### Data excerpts
• • • •
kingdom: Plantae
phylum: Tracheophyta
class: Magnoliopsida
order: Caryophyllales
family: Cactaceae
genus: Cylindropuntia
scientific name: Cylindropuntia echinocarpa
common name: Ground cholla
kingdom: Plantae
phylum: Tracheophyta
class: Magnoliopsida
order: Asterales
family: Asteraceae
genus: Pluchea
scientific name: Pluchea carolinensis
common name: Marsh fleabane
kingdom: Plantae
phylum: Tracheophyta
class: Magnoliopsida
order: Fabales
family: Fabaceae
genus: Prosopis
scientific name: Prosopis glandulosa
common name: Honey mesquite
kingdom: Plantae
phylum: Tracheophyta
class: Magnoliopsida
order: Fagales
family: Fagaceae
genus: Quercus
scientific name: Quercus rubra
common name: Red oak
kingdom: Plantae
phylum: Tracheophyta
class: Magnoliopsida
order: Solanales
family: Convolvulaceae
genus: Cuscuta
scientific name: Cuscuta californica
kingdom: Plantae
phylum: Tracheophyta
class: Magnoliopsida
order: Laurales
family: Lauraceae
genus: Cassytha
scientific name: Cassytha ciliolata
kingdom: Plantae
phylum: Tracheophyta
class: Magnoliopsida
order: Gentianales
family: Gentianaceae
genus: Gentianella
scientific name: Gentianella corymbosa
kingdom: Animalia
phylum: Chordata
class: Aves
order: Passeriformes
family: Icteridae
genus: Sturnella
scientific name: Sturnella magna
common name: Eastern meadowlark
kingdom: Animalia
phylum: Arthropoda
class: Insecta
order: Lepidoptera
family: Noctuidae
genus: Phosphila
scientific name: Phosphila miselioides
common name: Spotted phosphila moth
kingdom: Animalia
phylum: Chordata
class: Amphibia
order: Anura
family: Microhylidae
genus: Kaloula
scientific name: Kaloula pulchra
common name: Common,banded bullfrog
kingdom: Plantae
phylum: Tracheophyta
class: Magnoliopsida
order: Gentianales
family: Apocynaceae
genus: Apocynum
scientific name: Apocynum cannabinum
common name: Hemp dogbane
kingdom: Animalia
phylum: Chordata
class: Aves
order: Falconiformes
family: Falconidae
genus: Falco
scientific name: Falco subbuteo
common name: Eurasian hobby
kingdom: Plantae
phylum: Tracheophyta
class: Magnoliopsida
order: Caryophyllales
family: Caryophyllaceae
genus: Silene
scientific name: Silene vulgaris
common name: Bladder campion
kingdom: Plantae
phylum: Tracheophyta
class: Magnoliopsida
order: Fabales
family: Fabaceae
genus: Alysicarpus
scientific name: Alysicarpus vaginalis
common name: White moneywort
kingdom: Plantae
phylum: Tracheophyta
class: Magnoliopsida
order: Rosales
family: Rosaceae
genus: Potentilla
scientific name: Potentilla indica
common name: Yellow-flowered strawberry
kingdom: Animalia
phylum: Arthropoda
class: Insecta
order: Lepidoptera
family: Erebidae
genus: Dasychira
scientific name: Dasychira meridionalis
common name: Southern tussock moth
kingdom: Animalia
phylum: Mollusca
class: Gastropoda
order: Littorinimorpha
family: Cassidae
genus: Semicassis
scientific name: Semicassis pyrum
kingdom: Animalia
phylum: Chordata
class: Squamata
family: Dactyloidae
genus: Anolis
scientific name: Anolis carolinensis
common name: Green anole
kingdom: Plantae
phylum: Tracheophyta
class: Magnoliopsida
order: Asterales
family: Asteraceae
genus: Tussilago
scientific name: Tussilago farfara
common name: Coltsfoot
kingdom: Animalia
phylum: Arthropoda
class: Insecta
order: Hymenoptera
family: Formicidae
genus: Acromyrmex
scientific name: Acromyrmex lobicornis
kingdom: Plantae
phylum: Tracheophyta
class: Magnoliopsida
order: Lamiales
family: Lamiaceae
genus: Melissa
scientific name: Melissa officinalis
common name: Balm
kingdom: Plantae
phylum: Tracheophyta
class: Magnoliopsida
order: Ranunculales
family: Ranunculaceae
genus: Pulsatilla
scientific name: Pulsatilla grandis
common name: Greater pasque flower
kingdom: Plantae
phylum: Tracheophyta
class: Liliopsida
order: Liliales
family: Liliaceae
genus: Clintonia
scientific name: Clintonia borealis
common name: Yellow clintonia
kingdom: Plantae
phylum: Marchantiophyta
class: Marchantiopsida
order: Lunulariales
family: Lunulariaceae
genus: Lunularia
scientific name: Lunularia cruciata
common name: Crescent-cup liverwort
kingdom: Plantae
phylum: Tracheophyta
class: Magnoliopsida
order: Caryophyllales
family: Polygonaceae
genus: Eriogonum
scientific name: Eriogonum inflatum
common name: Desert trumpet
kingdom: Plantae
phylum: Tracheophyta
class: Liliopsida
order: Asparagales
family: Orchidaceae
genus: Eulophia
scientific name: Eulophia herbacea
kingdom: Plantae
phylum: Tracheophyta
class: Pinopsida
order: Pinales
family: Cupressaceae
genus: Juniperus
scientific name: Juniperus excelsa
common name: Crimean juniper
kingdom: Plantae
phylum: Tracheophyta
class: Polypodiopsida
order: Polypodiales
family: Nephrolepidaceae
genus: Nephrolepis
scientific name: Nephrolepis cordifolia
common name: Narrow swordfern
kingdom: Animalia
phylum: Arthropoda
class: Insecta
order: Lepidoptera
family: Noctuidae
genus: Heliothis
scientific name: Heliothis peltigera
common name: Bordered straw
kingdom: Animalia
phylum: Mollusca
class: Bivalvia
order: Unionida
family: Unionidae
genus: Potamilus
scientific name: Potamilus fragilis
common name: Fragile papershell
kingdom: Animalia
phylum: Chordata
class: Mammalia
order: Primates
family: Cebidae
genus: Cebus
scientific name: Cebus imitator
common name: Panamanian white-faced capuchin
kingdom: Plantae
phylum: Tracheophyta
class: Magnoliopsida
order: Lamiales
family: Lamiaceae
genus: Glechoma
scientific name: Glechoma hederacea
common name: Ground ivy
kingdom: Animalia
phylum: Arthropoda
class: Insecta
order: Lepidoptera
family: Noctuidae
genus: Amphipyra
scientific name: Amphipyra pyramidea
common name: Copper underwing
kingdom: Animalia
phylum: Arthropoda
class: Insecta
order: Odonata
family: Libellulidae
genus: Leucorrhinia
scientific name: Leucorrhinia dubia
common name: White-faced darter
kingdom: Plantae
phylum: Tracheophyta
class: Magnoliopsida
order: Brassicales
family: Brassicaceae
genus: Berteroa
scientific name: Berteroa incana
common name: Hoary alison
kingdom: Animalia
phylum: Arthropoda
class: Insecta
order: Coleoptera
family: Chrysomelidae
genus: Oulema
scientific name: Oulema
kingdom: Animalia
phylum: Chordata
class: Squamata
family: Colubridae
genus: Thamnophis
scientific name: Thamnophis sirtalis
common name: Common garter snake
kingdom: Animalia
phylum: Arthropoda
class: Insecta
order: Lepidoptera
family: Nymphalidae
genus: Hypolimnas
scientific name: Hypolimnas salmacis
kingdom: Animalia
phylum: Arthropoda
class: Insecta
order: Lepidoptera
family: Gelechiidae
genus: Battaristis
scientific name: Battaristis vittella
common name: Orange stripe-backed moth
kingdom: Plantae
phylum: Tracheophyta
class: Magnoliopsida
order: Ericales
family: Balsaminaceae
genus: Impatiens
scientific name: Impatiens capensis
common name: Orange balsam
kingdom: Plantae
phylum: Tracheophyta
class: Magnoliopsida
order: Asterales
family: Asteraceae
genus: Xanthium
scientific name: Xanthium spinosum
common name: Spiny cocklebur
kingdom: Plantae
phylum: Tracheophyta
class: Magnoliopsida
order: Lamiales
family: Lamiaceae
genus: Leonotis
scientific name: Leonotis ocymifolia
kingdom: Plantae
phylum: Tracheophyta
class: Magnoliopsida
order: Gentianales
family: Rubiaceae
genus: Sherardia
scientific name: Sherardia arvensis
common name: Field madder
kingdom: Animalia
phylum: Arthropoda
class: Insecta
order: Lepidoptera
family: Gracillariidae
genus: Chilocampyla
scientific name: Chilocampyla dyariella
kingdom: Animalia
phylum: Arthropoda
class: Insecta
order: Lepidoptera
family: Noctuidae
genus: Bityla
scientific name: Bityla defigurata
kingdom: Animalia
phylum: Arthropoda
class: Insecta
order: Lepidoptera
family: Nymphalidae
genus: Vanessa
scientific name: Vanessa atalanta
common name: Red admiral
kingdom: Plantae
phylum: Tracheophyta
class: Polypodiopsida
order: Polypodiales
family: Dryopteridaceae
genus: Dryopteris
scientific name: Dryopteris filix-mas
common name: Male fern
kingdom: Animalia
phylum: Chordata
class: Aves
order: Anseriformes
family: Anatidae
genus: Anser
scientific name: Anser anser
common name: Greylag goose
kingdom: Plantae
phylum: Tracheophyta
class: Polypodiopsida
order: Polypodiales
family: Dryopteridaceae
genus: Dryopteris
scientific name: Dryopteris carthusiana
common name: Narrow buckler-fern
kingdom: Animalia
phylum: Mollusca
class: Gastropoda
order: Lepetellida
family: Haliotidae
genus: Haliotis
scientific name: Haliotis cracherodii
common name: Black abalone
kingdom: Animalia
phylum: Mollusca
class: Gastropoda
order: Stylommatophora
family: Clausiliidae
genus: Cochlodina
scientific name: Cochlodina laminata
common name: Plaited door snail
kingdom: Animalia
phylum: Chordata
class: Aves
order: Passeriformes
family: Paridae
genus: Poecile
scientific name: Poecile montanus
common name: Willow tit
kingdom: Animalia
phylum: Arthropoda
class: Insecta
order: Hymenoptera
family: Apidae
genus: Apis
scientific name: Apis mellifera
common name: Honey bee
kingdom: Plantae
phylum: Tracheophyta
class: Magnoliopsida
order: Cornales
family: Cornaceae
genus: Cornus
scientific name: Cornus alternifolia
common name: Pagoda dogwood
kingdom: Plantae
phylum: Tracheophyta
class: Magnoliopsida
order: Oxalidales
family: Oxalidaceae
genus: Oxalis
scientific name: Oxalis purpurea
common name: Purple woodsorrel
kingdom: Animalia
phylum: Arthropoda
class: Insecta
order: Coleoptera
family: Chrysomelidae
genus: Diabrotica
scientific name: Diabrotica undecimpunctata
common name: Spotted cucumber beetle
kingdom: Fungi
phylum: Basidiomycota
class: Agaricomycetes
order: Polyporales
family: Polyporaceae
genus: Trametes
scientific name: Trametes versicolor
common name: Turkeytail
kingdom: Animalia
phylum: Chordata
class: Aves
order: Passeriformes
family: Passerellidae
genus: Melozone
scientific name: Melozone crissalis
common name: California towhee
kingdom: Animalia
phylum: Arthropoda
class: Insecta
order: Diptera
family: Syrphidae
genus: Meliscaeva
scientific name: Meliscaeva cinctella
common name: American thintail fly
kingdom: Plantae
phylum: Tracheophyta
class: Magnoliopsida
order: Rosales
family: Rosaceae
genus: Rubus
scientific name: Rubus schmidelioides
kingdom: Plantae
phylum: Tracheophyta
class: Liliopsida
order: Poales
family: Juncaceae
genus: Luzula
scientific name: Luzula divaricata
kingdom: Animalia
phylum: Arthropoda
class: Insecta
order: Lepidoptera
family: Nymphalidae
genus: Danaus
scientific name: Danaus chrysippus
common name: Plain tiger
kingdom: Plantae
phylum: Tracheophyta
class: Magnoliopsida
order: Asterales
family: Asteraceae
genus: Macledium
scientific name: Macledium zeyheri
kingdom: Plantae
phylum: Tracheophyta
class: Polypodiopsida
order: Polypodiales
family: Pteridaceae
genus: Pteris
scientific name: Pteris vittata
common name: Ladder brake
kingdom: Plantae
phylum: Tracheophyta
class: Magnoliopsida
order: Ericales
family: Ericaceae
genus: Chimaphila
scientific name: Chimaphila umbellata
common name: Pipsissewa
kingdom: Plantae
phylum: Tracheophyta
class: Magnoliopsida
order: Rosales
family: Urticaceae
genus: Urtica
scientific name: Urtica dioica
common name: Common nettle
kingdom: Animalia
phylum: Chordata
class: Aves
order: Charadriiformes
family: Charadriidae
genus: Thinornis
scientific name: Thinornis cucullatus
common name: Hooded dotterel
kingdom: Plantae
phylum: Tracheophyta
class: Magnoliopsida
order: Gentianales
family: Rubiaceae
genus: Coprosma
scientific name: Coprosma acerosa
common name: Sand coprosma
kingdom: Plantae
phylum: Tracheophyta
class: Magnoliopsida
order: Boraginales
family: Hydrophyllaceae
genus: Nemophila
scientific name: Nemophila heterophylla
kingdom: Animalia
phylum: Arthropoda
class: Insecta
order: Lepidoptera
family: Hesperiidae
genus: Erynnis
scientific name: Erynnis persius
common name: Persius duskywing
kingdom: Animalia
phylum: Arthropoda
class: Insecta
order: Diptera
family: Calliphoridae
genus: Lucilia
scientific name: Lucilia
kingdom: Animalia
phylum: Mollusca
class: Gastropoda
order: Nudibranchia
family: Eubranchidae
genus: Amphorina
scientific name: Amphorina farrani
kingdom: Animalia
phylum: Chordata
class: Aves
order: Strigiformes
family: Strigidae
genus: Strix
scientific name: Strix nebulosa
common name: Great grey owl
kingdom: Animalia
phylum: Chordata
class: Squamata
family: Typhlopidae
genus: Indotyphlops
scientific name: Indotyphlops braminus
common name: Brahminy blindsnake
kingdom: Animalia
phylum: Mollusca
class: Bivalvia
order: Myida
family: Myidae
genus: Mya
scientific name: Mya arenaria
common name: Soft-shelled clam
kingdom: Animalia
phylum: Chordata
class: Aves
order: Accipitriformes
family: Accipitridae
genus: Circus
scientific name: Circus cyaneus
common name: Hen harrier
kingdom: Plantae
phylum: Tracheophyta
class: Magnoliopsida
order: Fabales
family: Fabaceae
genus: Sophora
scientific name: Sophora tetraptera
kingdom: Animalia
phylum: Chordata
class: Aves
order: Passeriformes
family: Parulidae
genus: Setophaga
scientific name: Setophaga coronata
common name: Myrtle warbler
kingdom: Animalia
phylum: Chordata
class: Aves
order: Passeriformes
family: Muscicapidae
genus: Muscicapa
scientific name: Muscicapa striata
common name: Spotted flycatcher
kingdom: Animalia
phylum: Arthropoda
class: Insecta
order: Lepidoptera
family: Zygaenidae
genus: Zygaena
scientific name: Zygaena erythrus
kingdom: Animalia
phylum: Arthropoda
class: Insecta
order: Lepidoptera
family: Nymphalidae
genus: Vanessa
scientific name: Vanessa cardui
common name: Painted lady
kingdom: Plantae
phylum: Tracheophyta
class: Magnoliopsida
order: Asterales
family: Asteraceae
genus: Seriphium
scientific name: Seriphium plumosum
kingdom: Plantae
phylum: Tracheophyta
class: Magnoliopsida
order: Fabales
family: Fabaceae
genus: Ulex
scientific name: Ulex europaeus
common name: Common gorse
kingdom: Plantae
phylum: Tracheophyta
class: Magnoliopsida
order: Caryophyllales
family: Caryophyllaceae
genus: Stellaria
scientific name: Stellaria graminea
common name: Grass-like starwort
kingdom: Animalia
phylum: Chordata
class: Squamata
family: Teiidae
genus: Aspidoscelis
• • • •
### Aim of the exercise
Copy the material starting at the line that contains "common name: Hemp dogbane" and ending at the line that contains "family: Ranunculaceae", changing every "common name" to "vernacular name" and leaving everything else as it is.

### Output
vernacular name: Hemp dogbane
kingdom: Animalia
phylum: Chordata
class: Aves
order: Falconiformes
family: Falconidae
genus: Falco
scientific name: Falco subbuteo
vernacular name: Eurasian hobby
kingdom: Plantae
phylum: Tracheophyta
class: Magnoliopsida
order: Caryophyllales
family: Caryophyllaceae
genus: Silene
scientific name: Silene vulgaris
vernacular name: Bladder campion
kingdom: Plantae
phylum: Tracheophyta
class: Magnoliopsida
order: Fabales
family: Fabaceae
genus: Alysicarpus
scientific name: Alysicarpus vaginalis
vernacular name: White moneywort
kingdom: Plantae
phylum: Tracheophyta
class: Magnoliopsida
order: Rosales
family: Rosaceae
genus: Potentilla
scientific name: Potentilla indica
vernacular name: Yellow-flowered strawberry
kingdom: Animalia
phylum: Arthropoda
class: Insecta
order: Lepidoptera
family: Erebidae
genus: Dasychira
scientific name: Dasychira meridionalis
vernacular name: Southern tussock moth
kingdom: Animalia
phylum: Mollusca
class: Gastropoda
order: Littorinimorpha
family: Cassidae
genus: Semicassis
scientific name: Semicassis pyrum
kingdom: Animalia
phylum: Chordata
class: Squamata
family: Dactyloidae
genus: Anolis
scientific name: Anolis carolinensis
vernacular name: Green anole
kingdom: Plantae
phylum: Tracheophyta
class: Magnoliopsida
order: Asterales
family: Asteraceae
genus: Tussilago
scientific name: Tussilago farfara
vernacular name: Coltsfoot
kingdom: Animalia
phylum: Arthropoda
class: Insecta
order: Hymenoptera
family: Formicidae
genus: Acromyrmex
scientific name: Acromyrmex lobicornis
kingdom: Plantae
phylum: Tracheophyta
class: Magnoliopsida
order: Lamiales
family: Lamiaceae
genus: Melissa
scientific name: Melissa officinalis
vernacular name: Balm
kingdom: Plantae
phylum: Tracheophyta
class: Magnoliopsida
order: Ranunculales
family: Ranunculaceae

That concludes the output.